TASK DIRECTIONS: Everything in the records below except the pictures must be written out exactly.

PROVIDED RECORDS:

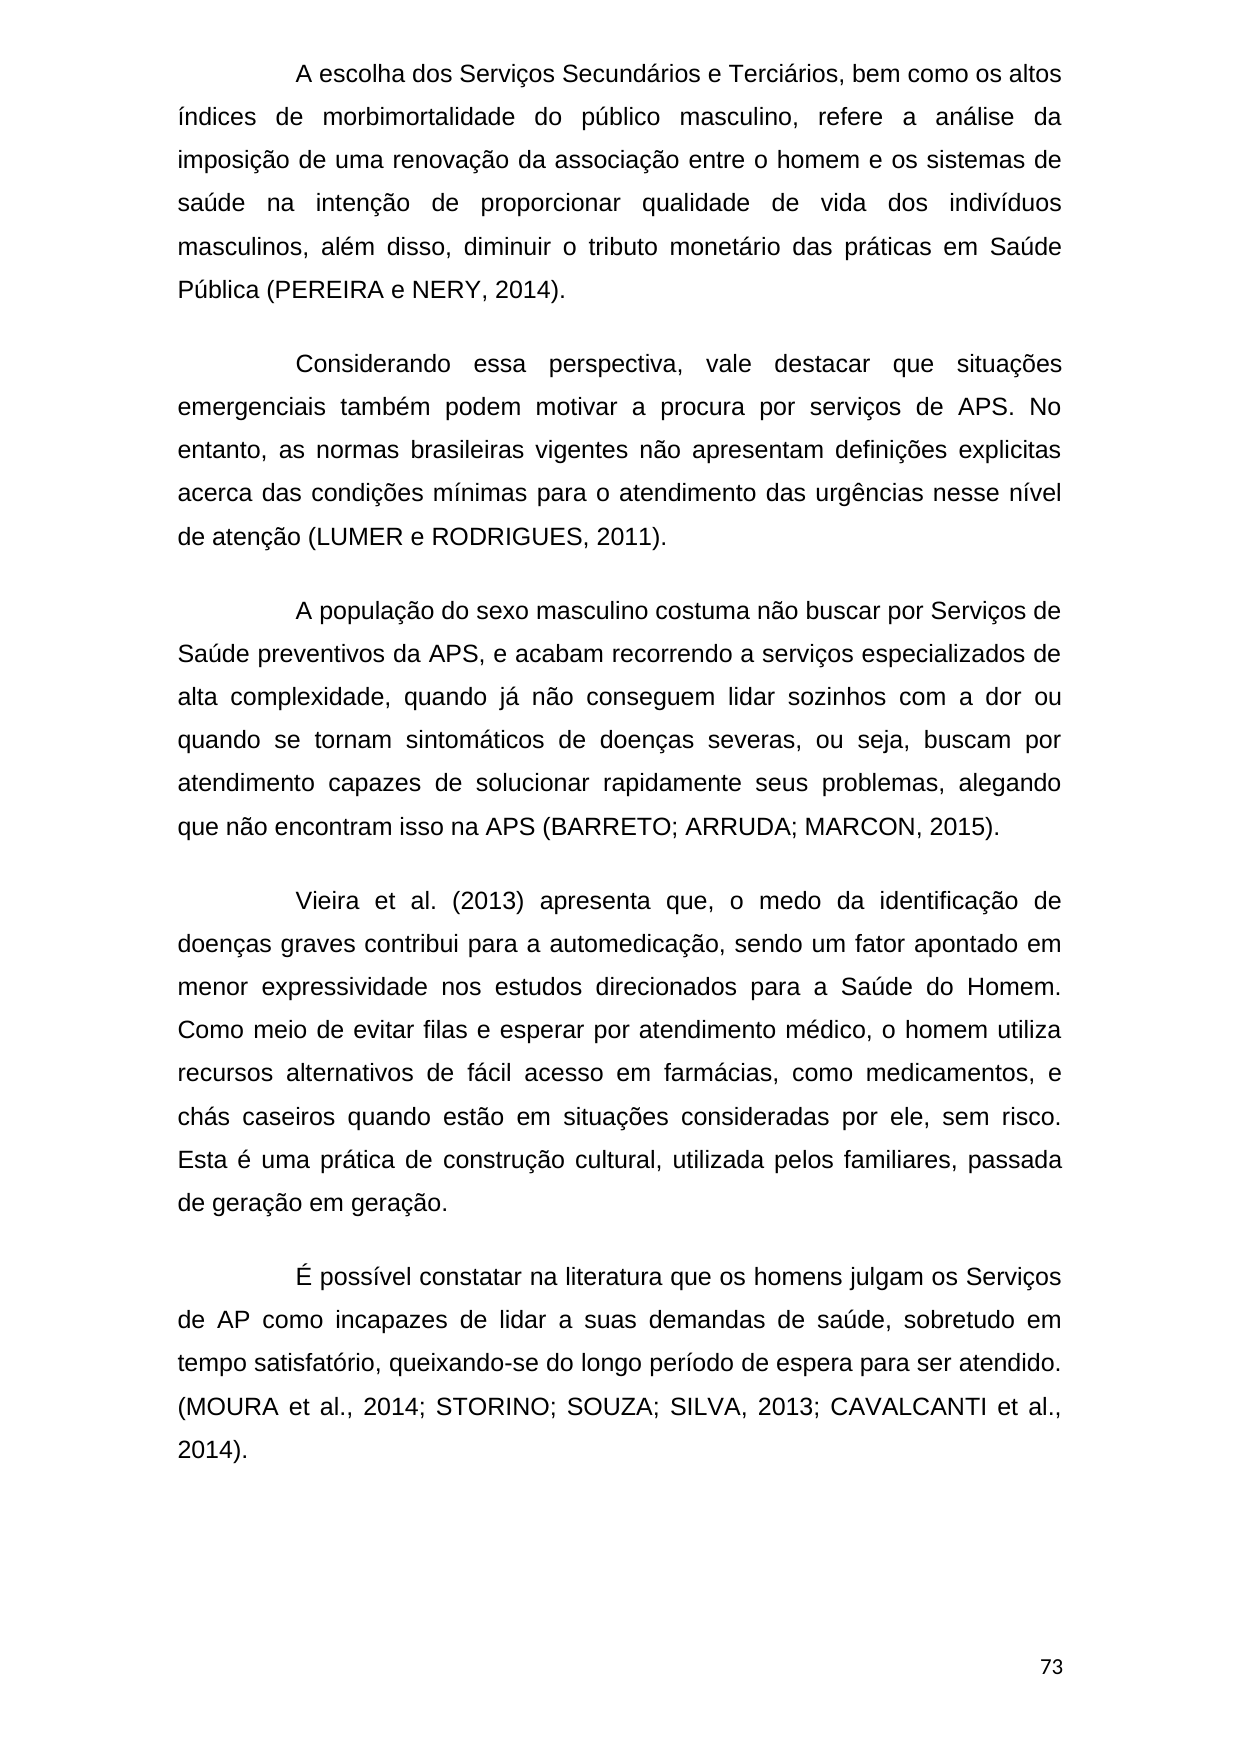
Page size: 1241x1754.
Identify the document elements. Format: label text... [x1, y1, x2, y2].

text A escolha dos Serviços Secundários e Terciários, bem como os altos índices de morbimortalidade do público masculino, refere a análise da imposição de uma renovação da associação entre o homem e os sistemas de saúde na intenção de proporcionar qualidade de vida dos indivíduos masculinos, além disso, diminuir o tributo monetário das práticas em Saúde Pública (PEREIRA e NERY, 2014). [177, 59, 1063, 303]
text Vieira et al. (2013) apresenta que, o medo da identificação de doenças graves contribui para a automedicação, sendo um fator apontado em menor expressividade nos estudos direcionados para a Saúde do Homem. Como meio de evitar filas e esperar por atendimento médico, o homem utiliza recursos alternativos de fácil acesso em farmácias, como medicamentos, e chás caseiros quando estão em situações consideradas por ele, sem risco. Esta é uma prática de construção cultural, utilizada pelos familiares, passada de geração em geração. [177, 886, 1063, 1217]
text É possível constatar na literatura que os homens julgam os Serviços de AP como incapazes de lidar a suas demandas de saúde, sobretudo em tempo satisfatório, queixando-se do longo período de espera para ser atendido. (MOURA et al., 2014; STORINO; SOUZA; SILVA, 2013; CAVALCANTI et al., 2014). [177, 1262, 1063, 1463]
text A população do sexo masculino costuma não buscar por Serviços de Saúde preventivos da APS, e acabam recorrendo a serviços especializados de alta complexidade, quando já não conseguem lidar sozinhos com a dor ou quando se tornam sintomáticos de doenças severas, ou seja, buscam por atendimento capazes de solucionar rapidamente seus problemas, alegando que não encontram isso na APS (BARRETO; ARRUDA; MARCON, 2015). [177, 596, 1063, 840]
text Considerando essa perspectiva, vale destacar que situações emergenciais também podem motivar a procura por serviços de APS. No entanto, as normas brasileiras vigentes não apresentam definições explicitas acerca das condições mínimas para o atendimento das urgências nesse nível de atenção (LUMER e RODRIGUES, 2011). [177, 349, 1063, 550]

WRITTEN ANSWER:
Page size: 1241x1754.
Identify the document elements. Format: label text... [x1, y1, x2, y2].

text A escolha dos Serviços Secundários e Terciários, bem como os altos índices de morbimortalidade do público masculino, refere a análise da imposição de uma renovação da associação entre o homem e os sistemas de saúde na intenção de proporcionar qualidade de vida dos indivíduos masculinos, além disso, diminuir o tributo monetário das práticas em Saúde Pública (PEREIRA e NERY, 2014). [177, 59, 1063, 303]
text Vieira et al. (2013) apresenta que, o medo da identificação de doenças graves contribui para a automedicação, sendo um fator apontado em menor expressividade nos estudos direcionados para a Saúde do Homem. Como meio de evitar filas e esperar por atendimento médico, o homem utiliza recursos alternativos de fácil acesso em farmácias, como medicamentos, e chás caseiros quando estão em situações consideradas por ele, sem risco. Esta é uma prática de construção cultural, utilizada pelos familiares, passada de geração em geração. [177, 886, 1063, 1217]
text É possível constatar na literatura que os homens julgam os Serviços de AP como incapazes de lidar a suas demandas de saúde, sobretudo em tempo satisfatório, queixando-se do longo período de espera para ser atendido. (MOURA et al., 2014; STORINO; SOUZA; SILVA, 2013; CAVALCANTI et al., 2014). [177, 1262, 1063, 1463]
text A população do sexo masculino costuma não buscar por Serviços de Saúde preventivos da APS, e acabam recorrendo a serviços especializados de alta complexidade, quando já não conseguem lidar sozinhos com a dor ou quando se tornam sintomáticos de doenças severas, ou seja, buscam por atendimento capazes de solucionar rapidamente seus problemas, alegando que não encontram isso na APS (BARRETO; ARRUDA; MARCON, 2015). [177, 596, 1063, 840]
text Considerando essa perspectiva, vale destacar que situações emergenciais também podem motivar a procura por serviços de APS. No entanto, as normas brasileiras vigentes não apresentam definições explicitas acerca das condições mínimas para o atendimento das urgências nesse nível de atenção (LUMER e RODRIGUES, 2011). [177, 349, 1063, 550]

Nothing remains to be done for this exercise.